Forecasting a future value typically involves deriving a mathematical model from a set of measurements taken over a period of time and using the model to forecast future values. Such forecasts are particularly useful in business, for example, to ensure that the demand for goods can be met by the existing inventory of goods or the likely volume of produced goods. A sales organization of a business may use inventory forecasts to ensure that sufficient inventory exists to meet future orders. As a further example, a delivery organization of a business may use inventory and/or other forecasts to schedule delivery of existing orders.
Over the years, techniques have been proposed to generate forecasting models based on a fixed polynomial or Fourier series variation of values over time. In most cases, model parameters are generated by minimizing the residual sum of squares based on the assumed fixed polynomial or Fourier series variation. Such models, however, fail to provide accurate forecasts of future values when the underlying measurements either have seasonal variations or when the data set containing the measurements includes extreme outliers, non stationary noise, or discontinuities.
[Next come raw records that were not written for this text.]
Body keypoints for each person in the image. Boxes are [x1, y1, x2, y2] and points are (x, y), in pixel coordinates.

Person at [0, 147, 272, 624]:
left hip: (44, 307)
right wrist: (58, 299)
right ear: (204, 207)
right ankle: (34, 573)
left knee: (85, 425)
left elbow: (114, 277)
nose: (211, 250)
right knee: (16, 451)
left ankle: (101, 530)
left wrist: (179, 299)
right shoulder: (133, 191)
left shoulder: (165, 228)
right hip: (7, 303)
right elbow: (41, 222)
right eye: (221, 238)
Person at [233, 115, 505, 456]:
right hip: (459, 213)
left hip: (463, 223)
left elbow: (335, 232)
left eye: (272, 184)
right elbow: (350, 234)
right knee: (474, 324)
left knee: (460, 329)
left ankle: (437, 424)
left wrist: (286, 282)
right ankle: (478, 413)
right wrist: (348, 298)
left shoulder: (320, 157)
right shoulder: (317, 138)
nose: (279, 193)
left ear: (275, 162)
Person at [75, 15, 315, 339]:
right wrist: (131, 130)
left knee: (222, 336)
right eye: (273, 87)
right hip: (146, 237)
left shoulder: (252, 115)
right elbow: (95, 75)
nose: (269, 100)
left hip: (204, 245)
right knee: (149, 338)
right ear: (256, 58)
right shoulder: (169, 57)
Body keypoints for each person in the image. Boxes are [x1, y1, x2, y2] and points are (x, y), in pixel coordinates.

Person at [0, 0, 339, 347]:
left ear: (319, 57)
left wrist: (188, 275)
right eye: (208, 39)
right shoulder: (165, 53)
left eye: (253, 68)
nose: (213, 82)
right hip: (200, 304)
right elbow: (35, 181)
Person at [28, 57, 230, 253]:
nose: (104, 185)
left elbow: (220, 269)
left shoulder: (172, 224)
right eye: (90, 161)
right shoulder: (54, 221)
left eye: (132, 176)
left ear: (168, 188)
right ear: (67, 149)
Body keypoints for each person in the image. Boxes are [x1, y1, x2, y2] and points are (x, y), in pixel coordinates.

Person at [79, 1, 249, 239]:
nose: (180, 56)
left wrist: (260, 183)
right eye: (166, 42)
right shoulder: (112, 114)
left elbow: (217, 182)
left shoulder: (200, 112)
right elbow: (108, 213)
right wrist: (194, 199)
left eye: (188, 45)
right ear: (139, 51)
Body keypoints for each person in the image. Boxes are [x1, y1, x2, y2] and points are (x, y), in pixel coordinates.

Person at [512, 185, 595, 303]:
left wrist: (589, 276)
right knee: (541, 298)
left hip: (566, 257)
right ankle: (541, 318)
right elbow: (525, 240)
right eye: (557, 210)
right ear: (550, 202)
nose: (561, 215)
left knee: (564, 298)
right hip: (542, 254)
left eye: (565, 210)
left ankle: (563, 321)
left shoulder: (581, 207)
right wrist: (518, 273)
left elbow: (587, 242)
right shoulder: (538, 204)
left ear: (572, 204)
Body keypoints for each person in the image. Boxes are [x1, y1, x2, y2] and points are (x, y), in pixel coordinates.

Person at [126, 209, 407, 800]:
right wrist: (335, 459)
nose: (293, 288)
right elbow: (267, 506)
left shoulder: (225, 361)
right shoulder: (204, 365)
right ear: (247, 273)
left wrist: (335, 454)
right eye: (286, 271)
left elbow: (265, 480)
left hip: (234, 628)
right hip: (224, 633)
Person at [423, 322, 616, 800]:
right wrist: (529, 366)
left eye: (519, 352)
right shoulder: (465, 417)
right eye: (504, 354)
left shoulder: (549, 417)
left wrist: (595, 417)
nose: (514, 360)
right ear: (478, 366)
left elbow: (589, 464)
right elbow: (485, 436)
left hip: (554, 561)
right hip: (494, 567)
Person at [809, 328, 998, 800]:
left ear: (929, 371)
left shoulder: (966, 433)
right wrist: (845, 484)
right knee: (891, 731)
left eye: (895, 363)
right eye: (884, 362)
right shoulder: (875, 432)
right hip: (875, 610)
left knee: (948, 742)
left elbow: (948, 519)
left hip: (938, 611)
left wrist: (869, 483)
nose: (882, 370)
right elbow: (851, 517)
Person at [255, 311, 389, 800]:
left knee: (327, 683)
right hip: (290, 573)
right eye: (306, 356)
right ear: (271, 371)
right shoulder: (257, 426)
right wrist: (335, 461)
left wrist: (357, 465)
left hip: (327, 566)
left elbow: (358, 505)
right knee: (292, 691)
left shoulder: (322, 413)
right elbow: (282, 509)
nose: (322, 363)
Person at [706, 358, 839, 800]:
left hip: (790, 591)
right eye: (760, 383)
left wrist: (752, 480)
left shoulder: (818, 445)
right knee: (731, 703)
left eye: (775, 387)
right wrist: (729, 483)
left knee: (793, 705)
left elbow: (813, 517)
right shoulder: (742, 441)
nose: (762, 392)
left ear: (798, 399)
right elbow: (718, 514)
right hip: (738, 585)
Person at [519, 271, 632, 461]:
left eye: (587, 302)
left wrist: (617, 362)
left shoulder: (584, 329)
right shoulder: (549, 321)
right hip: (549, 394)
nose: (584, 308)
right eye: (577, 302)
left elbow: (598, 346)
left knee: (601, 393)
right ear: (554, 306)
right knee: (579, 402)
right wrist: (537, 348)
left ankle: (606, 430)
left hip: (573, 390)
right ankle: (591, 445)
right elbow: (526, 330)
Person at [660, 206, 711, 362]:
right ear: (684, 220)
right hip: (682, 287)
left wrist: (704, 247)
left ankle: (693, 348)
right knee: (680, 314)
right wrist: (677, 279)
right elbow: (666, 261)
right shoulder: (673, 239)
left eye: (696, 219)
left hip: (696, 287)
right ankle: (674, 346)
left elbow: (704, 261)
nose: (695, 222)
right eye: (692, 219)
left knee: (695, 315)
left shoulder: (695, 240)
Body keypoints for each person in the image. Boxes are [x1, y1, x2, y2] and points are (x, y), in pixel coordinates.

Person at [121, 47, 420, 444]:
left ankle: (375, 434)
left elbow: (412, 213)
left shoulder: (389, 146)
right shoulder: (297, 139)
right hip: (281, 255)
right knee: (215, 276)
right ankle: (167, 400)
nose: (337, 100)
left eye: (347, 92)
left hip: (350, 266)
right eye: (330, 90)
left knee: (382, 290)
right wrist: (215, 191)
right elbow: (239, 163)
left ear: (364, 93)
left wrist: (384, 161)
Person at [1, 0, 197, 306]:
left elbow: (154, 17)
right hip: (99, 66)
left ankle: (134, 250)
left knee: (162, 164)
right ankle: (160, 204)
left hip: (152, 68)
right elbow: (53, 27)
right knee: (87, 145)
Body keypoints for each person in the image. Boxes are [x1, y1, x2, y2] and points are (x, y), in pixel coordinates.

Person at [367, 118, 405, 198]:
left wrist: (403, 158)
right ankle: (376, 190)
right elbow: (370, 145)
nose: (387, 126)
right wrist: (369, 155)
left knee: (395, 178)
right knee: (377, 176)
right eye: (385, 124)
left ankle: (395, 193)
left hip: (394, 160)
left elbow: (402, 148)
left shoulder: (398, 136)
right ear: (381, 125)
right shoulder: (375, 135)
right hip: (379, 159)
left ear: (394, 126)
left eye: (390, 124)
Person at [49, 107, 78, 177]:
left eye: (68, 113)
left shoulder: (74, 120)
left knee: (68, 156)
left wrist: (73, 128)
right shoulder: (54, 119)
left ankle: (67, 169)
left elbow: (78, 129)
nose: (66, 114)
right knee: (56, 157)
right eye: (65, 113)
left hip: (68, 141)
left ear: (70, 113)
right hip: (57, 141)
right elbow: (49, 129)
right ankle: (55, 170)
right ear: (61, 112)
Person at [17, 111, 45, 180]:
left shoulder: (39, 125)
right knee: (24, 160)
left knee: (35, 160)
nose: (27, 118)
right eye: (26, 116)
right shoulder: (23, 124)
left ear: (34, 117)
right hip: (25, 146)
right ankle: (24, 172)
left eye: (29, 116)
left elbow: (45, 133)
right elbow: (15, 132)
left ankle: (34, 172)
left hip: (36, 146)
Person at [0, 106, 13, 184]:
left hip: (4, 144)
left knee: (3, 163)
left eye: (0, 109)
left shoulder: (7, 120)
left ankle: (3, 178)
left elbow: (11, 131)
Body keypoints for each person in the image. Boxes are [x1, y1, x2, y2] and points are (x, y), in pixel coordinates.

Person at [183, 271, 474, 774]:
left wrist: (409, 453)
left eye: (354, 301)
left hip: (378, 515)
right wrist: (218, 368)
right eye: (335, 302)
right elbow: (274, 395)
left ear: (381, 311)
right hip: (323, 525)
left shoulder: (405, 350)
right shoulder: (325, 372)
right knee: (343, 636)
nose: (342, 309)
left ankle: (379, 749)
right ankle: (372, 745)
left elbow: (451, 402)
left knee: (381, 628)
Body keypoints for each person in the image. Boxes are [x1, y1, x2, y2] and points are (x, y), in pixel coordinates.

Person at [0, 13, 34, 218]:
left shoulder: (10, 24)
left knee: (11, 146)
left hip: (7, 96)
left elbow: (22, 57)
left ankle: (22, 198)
In view of the above drawbacks, there is a need for improved systems and methods for forecasting future values, including systems and methods for generating forecasting models that can account for both seasonal variations and extreme outliers. There is also a need for improved systems and methods for generating such forecasting models by simultaneously including the most recent actual measurements or data and minimizing the computation cost of generating model parameters. In addition, there is a need for improved techniques for identifying and removing outliers from the measurements to generate a more accurate forecasting model.